The drawings confirm what the photographs suggest: this is a building organized around its section rather than its plan. The site plan shows the diagonal lot cutting across the urban grid, with landscaped courtyards occupying the gaps. Floor plans reveal a terraced layout that shifts at each level, with the oval staircase operating as the fixed point around which rooms rotate. The section drawing is the most revealing, showing four levels of inhabited space interlocked with planted terraces and crossed by diagonal structural bracing.

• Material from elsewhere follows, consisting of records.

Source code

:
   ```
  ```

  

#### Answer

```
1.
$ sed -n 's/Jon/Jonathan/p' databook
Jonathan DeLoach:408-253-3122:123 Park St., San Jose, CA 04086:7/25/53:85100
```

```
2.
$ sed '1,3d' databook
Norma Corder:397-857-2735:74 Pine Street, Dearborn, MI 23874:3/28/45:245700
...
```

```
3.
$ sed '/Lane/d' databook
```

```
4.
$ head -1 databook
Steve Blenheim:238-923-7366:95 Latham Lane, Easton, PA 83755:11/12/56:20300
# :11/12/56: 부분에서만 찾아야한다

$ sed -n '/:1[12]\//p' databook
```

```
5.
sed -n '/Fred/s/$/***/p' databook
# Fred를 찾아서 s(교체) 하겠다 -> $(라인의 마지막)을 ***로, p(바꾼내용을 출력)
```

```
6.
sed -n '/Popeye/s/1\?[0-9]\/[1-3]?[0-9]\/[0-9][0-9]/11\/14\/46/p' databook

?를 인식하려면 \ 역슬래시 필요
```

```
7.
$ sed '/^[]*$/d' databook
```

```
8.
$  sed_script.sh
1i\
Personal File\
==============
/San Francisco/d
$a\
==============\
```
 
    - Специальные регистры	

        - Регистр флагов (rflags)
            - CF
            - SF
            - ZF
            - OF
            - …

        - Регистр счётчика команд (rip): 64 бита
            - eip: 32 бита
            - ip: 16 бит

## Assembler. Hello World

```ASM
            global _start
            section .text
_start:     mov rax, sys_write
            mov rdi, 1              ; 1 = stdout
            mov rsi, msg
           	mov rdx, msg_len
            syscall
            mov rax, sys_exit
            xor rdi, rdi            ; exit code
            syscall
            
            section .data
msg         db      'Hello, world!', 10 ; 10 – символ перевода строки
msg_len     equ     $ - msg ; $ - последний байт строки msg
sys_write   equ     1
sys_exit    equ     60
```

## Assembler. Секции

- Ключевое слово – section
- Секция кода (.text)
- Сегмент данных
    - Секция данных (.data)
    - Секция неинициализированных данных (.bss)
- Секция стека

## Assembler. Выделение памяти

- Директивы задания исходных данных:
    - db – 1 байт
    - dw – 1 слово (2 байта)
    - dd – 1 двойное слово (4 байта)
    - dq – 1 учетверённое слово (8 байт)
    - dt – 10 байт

The elevation drawing makes the twin barrel vaults legible in relation to the horizontal banding of the street facade. The axonometric places the building in its low-density urban context and highlights the rooftop garden as a significant percentage of the building's footprint. For a project of this size, the drawing set is unusually complete and suggests a design process driven by sectional thinking from the outset.
Why This Project Matters
ROSADOCE matters because it demonstrates that a small commercial building on a constrained urban lot does not have to default to expedient construction and forgettable form. REIMS 502 has produced a building where every material decision, from the perforated block to the exposed timber to the red steel, serves both a practical and spatial purpose. The pandemic framing is relevant not because it explains the building's form but because it explains its priorities: air movement, natural light, adaptable rooms, and outdoor space treated as essential rather than residual.
More broadly, the project is a convincing argument for the kind of architecture that Mexican studios are increasingly producing: materially grounded, climatically responsive, and formally ambitious without relying on expensive imported systems or fashionable abstraction. The brick vaults, the perforated block, the cobblestone, the steel: these are local materials assembled with enough intelligence and care to produce something that transcends its budget. That is the real story here, and it is a story worth paying attention to.
ROSADOCE Commercial Building by REIMS 502 (Eduardo Reims Hernández, Andrea Maldonado Verduzco). Santiago de Querétaro, Mexico. 840 m². Completed 2024. Photography by César Béjar.